Entries from a collection
** begin **

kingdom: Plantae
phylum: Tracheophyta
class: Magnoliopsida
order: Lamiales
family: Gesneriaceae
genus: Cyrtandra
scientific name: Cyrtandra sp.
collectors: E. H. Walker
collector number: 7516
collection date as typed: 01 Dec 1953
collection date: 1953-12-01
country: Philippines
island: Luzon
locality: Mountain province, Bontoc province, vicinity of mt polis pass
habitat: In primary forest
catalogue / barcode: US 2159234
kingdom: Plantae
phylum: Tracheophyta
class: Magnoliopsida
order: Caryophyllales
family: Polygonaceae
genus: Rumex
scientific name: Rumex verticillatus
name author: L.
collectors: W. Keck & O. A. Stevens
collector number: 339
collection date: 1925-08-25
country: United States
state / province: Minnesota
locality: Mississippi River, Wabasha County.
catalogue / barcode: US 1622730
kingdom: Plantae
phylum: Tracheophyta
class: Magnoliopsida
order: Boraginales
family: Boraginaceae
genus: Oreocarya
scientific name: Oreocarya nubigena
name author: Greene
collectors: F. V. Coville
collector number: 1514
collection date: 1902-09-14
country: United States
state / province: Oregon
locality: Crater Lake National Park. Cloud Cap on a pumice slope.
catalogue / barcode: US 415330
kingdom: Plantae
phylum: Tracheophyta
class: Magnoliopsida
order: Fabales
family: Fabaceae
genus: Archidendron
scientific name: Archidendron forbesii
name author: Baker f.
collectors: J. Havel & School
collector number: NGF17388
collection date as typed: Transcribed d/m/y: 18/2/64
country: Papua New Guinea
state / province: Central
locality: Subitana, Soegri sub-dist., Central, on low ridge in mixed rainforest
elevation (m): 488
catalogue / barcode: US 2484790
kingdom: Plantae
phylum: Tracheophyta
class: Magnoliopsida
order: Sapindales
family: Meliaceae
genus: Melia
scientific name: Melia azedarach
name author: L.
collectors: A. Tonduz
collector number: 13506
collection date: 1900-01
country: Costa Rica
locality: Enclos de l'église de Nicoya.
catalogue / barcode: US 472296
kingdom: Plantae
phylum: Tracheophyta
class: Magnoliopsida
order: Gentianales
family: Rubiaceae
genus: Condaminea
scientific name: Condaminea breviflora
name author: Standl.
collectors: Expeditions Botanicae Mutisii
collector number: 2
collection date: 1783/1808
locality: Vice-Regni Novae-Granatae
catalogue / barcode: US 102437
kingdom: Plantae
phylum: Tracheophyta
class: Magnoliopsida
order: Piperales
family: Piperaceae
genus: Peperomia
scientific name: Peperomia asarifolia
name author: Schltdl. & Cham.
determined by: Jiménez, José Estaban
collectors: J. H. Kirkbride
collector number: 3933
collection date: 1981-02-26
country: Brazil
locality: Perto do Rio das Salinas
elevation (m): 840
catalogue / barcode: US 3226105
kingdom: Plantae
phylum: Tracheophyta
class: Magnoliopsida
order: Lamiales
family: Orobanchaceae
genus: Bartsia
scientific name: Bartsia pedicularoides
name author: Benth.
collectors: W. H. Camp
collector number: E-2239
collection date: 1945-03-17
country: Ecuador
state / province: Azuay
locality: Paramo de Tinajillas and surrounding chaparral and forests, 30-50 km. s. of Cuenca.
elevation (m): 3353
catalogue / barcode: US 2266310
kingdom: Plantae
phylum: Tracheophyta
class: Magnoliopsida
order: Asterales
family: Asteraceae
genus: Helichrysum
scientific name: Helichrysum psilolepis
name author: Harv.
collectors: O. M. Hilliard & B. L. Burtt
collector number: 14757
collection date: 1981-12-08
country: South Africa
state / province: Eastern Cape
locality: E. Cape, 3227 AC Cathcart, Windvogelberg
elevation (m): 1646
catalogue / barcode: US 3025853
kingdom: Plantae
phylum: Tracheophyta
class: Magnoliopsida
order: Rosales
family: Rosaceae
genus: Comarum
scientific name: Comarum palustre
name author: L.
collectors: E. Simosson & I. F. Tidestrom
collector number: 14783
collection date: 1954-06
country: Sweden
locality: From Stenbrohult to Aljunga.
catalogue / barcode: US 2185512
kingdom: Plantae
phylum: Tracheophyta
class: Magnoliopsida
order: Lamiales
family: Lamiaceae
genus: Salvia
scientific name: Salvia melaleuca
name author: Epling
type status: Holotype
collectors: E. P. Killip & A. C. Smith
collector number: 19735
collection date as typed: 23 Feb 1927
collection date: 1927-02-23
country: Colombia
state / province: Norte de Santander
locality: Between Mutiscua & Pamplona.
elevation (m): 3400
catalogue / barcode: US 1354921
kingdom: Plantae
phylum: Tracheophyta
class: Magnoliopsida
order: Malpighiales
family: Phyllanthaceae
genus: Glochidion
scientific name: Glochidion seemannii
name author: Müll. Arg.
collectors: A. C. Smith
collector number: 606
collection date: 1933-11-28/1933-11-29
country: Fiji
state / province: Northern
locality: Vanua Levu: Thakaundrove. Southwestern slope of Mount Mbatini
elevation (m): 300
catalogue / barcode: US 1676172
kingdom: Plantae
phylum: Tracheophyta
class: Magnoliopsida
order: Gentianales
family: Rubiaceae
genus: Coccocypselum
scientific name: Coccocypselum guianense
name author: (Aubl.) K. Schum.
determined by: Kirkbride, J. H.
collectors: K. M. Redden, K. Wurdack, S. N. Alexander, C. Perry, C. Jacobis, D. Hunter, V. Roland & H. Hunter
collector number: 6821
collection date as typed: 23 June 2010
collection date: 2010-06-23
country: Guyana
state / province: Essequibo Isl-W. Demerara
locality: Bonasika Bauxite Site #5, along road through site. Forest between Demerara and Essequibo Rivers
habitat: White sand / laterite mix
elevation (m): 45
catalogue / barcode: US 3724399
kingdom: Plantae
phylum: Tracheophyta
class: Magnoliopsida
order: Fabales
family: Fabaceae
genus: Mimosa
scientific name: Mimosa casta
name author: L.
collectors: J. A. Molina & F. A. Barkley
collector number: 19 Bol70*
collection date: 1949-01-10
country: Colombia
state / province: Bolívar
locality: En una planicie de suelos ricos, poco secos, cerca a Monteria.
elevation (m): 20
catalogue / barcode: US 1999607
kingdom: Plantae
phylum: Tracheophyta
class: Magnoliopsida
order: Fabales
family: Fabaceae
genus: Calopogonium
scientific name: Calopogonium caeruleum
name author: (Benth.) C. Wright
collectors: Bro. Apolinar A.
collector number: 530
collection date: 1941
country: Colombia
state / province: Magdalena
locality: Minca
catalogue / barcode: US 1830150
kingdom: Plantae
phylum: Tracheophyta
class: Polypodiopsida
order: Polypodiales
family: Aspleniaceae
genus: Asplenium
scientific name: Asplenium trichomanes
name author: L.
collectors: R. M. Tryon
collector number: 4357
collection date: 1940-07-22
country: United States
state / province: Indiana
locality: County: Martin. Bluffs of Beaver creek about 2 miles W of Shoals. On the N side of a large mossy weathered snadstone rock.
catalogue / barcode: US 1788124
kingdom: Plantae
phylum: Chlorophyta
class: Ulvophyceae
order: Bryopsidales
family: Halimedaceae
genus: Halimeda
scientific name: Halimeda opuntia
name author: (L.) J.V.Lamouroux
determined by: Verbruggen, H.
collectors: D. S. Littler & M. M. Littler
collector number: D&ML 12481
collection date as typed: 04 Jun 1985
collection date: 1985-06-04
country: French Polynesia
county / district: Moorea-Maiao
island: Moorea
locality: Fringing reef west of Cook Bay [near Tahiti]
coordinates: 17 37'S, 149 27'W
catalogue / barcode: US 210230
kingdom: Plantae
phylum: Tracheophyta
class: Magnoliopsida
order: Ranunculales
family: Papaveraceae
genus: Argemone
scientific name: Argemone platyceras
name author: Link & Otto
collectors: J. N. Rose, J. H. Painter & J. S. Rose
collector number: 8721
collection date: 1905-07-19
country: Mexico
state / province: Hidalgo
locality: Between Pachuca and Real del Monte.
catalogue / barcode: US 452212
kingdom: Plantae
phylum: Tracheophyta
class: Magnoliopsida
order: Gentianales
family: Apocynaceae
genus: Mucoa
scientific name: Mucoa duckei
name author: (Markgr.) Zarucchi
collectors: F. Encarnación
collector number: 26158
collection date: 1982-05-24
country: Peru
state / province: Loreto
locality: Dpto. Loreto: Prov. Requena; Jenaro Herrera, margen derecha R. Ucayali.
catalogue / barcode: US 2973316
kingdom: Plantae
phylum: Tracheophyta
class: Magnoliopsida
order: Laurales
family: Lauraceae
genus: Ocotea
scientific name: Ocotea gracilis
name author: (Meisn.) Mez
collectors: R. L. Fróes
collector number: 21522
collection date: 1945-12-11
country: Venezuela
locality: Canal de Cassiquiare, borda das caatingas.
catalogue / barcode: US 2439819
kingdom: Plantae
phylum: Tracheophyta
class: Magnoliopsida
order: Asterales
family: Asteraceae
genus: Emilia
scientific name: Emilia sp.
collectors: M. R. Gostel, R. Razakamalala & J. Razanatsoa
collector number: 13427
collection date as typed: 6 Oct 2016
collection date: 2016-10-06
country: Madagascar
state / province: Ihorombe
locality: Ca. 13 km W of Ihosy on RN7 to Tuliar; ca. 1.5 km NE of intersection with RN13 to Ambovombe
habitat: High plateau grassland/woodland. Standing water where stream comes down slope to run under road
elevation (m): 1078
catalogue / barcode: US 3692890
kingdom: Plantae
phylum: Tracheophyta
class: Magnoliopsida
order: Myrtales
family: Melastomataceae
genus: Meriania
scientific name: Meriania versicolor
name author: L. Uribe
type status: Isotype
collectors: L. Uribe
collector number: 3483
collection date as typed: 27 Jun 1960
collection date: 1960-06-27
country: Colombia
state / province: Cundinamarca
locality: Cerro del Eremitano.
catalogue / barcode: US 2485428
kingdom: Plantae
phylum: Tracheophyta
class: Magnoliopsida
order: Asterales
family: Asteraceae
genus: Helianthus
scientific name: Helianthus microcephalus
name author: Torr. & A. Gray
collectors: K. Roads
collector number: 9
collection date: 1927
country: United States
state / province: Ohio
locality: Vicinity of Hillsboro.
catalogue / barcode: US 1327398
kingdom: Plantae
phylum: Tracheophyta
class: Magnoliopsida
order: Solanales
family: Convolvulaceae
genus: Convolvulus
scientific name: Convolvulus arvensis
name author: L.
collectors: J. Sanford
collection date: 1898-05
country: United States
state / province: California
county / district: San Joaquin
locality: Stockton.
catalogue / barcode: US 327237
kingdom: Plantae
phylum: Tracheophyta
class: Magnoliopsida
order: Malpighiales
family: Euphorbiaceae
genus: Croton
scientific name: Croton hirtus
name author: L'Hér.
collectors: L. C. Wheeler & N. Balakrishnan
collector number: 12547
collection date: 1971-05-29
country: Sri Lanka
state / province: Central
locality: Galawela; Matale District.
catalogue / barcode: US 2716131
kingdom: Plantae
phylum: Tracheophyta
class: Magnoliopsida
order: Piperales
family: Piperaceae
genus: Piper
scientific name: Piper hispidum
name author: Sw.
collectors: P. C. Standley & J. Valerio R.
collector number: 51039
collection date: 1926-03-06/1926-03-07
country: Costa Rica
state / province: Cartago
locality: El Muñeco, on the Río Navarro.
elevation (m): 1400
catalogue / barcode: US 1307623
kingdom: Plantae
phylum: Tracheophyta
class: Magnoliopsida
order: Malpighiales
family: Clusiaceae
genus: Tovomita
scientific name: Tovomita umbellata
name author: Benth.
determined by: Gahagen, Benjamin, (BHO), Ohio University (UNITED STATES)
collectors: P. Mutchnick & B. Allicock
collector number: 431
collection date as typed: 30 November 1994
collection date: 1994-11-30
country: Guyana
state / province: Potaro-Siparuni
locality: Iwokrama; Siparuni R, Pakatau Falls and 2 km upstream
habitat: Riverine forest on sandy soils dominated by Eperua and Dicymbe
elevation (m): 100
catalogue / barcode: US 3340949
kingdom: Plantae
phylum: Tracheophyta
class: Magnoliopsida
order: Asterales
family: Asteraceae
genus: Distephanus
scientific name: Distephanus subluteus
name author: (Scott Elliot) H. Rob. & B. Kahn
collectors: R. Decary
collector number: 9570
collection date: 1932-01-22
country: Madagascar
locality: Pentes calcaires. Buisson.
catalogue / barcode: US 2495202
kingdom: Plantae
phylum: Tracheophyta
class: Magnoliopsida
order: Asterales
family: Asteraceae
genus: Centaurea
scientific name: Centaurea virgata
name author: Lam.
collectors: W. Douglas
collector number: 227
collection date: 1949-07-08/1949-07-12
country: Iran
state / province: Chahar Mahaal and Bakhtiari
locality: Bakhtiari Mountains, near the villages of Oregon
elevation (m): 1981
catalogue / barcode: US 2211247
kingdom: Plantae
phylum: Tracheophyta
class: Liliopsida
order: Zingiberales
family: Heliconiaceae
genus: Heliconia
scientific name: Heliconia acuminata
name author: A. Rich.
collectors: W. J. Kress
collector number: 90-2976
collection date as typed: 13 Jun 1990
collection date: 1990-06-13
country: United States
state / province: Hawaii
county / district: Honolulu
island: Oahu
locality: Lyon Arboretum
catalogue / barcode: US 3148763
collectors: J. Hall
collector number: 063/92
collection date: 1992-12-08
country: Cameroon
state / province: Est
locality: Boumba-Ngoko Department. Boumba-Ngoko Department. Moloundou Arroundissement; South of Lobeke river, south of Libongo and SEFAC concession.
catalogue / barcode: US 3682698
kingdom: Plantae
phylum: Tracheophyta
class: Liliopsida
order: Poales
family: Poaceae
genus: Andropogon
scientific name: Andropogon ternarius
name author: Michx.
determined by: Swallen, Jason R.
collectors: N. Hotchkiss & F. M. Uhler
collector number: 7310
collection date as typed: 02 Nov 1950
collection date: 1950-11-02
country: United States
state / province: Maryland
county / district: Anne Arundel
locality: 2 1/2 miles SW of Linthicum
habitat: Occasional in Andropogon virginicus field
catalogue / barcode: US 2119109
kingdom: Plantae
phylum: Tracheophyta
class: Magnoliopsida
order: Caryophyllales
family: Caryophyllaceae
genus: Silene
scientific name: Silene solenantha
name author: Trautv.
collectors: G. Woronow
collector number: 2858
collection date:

** end **

_Do this:_ Reproduce the entries from the start through the line containing "collector number: 1514", swapping "locality" for "location" and leaving everything else the same.

_Final answer:_
kingdom: Plantae
phylum: Tracheophyta
class: Magnoliopsida
order: Lamiales
family: Gesneriaceae
genus: Cyrtandra
scientific name: Cyrtandra sp.
collectors: E. H. Walker
collector number: 7516
collection date as typed: 01 Dec 1953
collection date: 1953-12-01
country: Philippines
island: Luzon
location: Mountain province, Bontoc province, vicinity of mt polis pass
habitat: In primary forest
catalogue / barcode: US 2159234
kingdom: Plantae
phylum: Tracheophyta
class: Magnoliopsida
order: Caryophyllales
family: Polygonaceae
genus: Rumex
scientific name: Rumex verticillatus
name author: L.
collectors: W. Keck & O. A. Stevens
collector number: 339
collection date: 1925-08-25
country: United States
state / province: Minnesota
location: Mississippi River, Wabasha County.
catalogue / barcode: US 1622730
kingdom: Plantae
phylum: Tracheophyta
class: Magnoliopsida
order: Boraginales
family: Boraginaceae
genus: Oreocarya
scientific name: Oreocarya nubigena
name author: Greene
collectors: F. V. Coville
collector number: 1514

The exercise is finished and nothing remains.